▸ Your instructions: Can you copy each of the lines below word for word, with every number, bracket and decimal left unchanged?
Start of Recorded information
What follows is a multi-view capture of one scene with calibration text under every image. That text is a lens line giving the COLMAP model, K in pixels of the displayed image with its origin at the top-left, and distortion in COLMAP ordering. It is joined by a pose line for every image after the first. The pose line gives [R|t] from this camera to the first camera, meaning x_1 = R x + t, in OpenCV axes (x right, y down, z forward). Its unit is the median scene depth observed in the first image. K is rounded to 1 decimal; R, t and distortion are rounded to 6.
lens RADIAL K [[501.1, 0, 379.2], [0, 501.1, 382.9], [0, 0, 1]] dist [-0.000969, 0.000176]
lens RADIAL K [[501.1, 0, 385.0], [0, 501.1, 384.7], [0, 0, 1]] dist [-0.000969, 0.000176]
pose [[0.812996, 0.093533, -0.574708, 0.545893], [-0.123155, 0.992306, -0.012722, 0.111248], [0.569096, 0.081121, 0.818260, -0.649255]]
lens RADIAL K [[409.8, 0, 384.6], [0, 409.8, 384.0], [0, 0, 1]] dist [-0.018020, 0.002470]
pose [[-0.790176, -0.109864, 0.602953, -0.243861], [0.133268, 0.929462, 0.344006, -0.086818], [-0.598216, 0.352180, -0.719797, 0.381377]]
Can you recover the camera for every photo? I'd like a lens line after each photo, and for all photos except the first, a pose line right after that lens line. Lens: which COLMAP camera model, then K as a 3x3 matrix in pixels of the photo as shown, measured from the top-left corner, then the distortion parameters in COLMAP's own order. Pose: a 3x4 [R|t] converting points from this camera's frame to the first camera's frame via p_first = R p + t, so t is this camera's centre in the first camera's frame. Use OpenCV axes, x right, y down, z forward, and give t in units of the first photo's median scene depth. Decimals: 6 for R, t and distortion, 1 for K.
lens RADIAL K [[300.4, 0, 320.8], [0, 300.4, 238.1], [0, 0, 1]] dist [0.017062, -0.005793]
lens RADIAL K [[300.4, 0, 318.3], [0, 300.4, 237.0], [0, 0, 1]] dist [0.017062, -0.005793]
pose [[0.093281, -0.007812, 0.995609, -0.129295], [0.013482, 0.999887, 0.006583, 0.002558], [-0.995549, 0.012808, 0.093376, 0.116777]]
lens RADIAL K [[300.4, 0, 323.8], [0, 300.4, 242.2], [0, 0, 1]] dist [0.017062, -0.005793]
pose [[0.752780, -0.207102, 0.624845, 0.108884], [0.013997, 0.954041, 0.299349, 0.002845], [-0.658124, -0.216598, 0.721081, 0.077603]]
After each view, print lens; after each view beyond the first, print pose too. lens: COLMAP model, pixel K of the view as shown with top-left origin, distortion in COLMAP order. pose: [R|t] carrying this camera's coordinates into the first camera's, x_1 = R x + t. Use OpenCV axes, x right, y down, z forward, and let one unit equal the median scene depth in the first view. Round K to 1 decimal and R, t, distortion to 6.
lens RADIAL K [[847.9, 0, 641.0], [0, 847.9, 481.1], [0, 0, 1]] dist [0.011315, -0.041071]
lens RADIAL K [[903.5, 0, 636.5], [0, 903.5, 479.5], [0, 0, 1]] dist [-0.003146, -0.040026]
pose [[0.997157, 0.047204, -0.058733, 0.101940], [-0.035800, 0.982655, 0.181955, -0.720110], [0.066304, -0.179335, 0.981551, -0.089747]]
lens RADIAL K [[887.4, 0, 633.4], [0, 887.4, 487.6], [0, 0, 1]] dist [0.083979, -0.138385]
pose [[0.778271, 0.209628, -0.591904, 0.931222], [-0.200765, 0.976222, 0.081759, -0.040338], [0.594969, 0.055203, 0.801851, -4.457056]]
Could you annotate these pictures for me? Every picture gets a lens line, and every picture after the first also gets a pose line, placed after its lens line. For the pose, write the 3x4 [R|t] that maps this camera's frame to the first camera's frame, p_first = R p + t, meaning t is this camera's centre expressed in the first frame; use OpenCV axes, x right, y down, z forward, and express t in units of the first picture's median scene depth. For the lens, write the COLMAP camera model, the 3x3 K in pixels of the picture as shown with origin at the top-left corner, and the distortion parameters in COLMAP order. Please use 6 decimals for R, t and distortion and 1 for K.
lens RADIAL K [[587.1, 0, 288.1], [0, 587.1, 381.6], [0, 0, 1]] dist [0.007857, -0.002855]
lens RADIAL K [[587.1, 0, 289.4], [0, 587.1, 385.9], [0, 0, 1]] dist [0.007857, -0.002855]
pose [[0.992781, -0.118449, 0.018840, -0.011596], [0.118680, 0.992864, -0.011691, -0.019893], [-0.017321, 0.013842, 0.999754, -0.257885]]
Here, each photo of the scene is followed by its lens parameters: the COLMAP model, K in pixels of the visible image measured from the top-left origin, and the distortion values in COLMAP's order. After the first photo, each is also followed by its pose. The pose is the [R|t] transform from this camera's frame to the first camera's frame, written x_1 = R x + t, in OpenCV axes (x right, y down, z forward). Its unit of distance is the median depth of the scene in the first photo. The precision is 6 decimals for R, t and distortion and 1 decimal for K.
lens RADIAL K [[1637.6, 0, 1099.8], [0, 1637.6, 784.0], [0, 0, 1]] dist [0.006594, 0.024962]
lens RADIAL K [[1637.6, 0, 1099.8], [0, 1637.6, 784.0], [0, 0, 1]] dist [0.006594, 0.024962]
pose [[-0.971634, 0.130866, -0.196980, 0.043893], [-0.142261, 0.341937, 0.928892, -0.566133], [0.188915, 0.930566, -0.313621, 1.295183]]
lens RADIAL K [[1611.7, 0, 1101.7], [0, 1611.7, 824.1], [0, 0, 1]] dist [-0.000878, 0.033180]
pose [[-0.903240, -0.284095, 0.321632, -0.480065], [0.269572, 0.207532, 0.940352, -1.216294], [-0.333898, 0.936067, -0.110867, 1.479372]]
End of Recorded information
▸ Your response:
What follows is a multi-view capture of one scene with calibration text under every image. That text is a lens line giving the COLMAP model, K in pixels of the displayed image with its origin at the top-left, and distortion in COLMAP ordering. It is joined by a pose line for every image after the first. The pose line gives [R|t] from this camera to the first camera, meaning x_1 = R x + t, in OpenCV axes (x right, y down, z forward). Its unit is the median scene depth observed in the first image. K is rounded to 1 decimal; R, t and distortion are rounded to 6.
lens RADIAL K [[501.1, 0, 379.2], [0, 501.1, 382.9], [0, 0, 1]] dist [-0.000969, 0.000176]
lens RADIAL K [[501.1, 0, 385.0], [0, 501.1, 384.7], [0, 0, 1]] dist [-0.000969, 0.000176]
pose [[0.812996, 0.093533, -0.574708, 0.545893], [-0.123155, 0.992306, -0.012722, 0.111248], [0.569096, 0.081121, 0.818260, -0.649255]]
lens RADIAL K [[409.8, 0, 384.6], [0, 409.8, 384.0], [0, 0, 1]] dist [-0.018020, 0.002470]
pose [[-0.790176, -0.109864, 0.602953, -0.243861], [0.133268, 0.929462, 0.344006, -0.086818], [-0.598216, 0.352180, -0.719797, 0.381377]]
Can you recover the camera for every photo? I'd like a lens line after each photo, and for all photos except the first, a pose line right after that lens line. Lens: which COLMAP camera model, then K as a 3x3 matrix in pixels of the photo as shown, measured from the top-left corner, then the distortion parameters in COLMAP's own order. Pose: a 3x4 [R|t] converting points from this camera's frame to the first camera's frame via p_first = R p + t, so t is this camera's centre in the first camera's frame. Use OpenCV axes, x right, y down, z forward, and give t in units of the first photo's median scene depth. Decimals: 6 for R, t and distortion, 1 for K.
lens RADIAL K [[300.4, 0, 320.8], [0, 300.4, 238.1], [0, 0, 1]] dist [0.017062, -0.005793]
lens RADIAL K [[300.4, 0, 318.3], [0, 300.4, 237.0], [0, 0, 1]] dist [0.017062, -0.005793]
pose [[0.093281, -0.007812, 0.995609, -0.129295], [0.013482, 0.999887, 0.006583, 0.002558], [-0.995549, 0.012808, 0.093376, 0.116777]]
lens RADIAL K [[300.4, 0, 323.8], [0, 300.4, 242.2], [0, 0, 1]] dist [0.017062, -0.005793]
pose [[0.752780, -0.207102, 0.624845, 0.108884], [0.013997, 0.954041, 0.299349, 0.002845], [-0.658124, -0.216598, 0.721081, 0.077603]]
After each view, print lens; after each view beyond the first, print pose too. lens: COLMAP model, pixel K of the view as shown with top-left origin, distortion in COLMAP order. pose: [R|t] carrying this camera's coordinates into the first camera's, x_1 = R x + t. Use OpenCV axes, x right, y down, z forward, and let one unit equal the median scene depth in the first view. Round K to 1 decimal and R, t, distortion to 6.
lens RADIAL K [[847.9, 0, 641.0], [0, 847.9, 481.1], [0, 0, 1]] dist [0.011315, -0.041071]
lens RADIAL K [[903.5, 0, 636.5], [0, 903.5, 479.5], [0, 0, 1]] dist [-0.003146, -0.040026]
pose [[0.997157, 0.047204, -0.058733, 0.101940], [-0.035800, 0.982655, 0.181955, -0.720110], [0.066304, -0.179335, 0.981551, -0.089747]]
lens RADIAL K [[887.4, 0, 633.4], [0, 887.4, 487.6], [0, 0, 1]] dist [0.083979, -0.138385]
pose [[0.778271, 0.209628, -0.591904, 0.931222], [-0.200765, 0.976222, 0.081759, -0.040338], [0.594969, 0.055203, 0.801851, -4.457056]]
Could you annotate these pictures for me? Every picture gets a lens line, and every picture after the first also gets a pose line, placed after its lens line. For the pose, write the 3x4 [R|t] that maps this camera's frame to the first camera's frame, p_first = R p + t, meaning t is this camera's centre expressed in the first frame; use OpenCV axes, x right, y down, z forward, and express t in units of the first picture's median scene depth. For the lens, write the COLMAP camera model, the 3x3 K in pixels of the picture as shown with origin at the top-left corner, and the distortion parameters in COLMAP order. Please use 6 decimals for R, t and distortion and 1 for K.
lens RADIAL K [[587.1, 0, 288.1], [0, 587.1, 381.6], [0, 0, 1]] dist [0.007857, -0.002855]
lens RADIAL K [[587.1, 0, 289.4], [0, 587.1, 385.9], [0, 0, 1]] dist [0.007857, -0.002855]
pose [[0.992781, -0.118449, 0.018840, -0.011596], [0.118680, 0.992864, -0.011691, -0.019893], [-0.017321, 0.013842, 0.999754, -0.257885]]
Here, each photo of the scene is followed by its lens parameters: the COLMAP model, K in pixels of the visible image measured from the top-left origin, and the distortion values in COLMAP's order. After the first photo, each is also followed by its pose. The pose is the [R|t] transform from this camera's frame to the first camera's frame, written x_1 = R x + t, in OpenCV axes (x right, y down, z forward). Its unit of distance is the median depth of the scene in the first photo. The precision is 6 decimals for R, t and distortion and 1 decimal for K.
lens RADIAL K [[1637.6, 0, 1099.8], [0, 1637.6, 784.0], [0, 0, 1]] dist [0.006594, 0.024962]
lens RADIAL K [[1637.6, 0, 1099.8], [0, 1637.6, 784.0], [0, 0, 1]] dist [0.006594, 0.024962]
pose [[-0.971634, 0.130866, -0.196980, 0.043893], [-0.142261, 0.341937, 0.928892, -0.566133], [0.188915, 0.930566, -0.313621, 1.295183]]
lens RADIAL K [[1611.7, 0, 1101.7], [0, 1611.7, 824.1], [0, 0, 1]] dist [-0.000878, 0.033180]
pose [[-0.903240, -0.284095, 0.321632, -0.480065], [0.269572, 0.207532, 0.940352, -1.216294], [-0.333898, 0.936067, -0.110867, 1.479372]]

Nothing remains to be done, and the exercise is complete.